Jin Zhiguo, the president of Tsingtao Brewery has called the agreement an "extraordinary alliance", and certainly it seems like an extraordinarily good one for A-B on the evidence so far. China, as the world's second largest beer market, and potentially the largest by some degree, offers a huge opportunity for A-B, with beer consumption growing there at about 6% a year. The US giant will not only have access to Tsingtao's high growth levels but will also be able to utilise its Chinese partner's huge domestic sales network to drive volumes of Budweiser in the country.

As Burrows explains, Anheuser has been in China since 1995 when it purchased the Wuhan International Brewing Company. Since then it has been doing relatively well, with Budweiser the number one brand in the super-premium segment, which, as Burrows explains, is "not large but growing". The investment in Tsingtao now gives it a leading presence at the other end of the market. "To have Budweiser in the super premium segment and the partnership with Tsingtao...is a nice balance," Burrows says.

Much has already been made of how Tsingtao will be able to capitalise on Anheuser's knowledge, experience and investment to bring its production standards up to international levels. But the deal will also give A-B a partner who has been operating for 100 years in what is soon to become the world's biggest beer market.

Given these circumstances and the growth potential, some analysts have even suggested the deal is a no-risk proposition. "The U$182m investment is really nothing for something that could give pretty decent upside in the future," said one beverage analyst.

There will no doubt be some eyebrows raised about A-B's choice of market. China's recent history is littered with failed business ventures. In the 1990s a number of the beer giants recognised the potential of the Chinese market and attempted to break into it. However, faced with a hugely fragmented marketplace, political interference on local and national levels and cheap domestic competition, brewers such as Carlsberg and Foster's had to scale back their plans, fingers badly burnt.
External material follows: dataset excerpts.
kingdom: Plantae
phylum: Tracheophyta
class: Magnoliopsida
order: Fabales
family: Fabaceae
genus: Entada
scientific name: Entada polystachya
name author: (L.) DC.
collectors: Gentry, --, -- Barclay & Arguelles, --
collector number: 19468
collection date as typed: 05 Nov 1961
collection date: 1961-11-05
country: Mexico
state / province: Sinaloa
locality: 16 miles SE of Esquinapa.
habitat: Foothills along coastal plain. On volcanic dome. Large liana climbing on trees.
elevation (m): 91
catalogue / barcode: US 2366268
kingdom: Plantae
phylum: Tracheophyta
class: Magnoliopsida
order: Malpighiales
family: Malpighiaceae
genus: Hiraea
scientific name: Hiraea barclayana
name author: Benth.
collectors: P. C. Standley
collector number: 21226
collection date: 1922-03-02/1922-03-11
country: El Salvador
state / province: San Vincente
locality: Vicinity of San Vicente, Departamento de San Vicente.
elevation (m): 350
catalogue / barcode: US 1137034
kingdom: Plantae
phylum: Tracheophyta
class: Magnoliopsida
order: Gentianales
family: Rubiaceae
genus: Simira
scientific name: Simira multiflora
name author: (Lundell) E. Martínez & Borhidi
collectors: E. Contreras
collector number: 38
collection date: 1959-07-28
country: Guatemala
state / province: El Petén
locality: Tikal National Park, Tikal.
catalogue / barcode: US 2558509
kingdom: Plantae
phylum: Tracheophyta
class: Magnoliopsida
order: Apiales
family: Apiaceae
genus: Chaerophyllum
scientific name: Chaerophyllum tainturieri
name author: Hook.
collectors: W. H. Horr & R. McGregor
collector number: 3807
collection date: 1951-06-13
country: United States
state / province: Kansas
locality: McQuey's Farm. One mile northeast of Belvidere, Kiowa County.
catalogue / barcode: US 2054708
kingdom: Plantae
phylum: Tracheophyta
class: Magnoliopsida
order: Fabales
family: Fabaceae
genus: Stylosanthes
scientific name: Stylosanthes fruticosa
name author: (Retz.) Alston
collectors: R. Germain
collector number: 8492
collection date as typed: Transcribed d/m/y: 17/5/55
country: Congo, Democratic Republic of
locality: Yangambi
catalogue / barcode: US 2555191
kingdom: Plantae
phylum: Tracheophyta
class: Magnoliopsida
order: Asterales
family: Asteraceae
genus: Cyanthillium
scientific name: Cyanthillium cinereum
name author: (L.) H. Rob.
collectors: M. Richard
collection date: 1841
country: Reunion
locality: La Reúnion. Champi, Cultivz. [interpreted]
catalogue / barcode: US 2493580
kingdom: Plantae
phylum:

However, A-B has as good a chance of success as anyone, firstly because it has partnered with the market leader and secondly because it has the Chinese government on its side. The Chinese government for one will remain the brewer's number one investor. But it is also no coincidence that the chairman of the China State Development and Planning Commission, Zeng Peiyan, attended the signing ceremony with US commerce secretary Donald Evans. This deal means a great deal to both sides.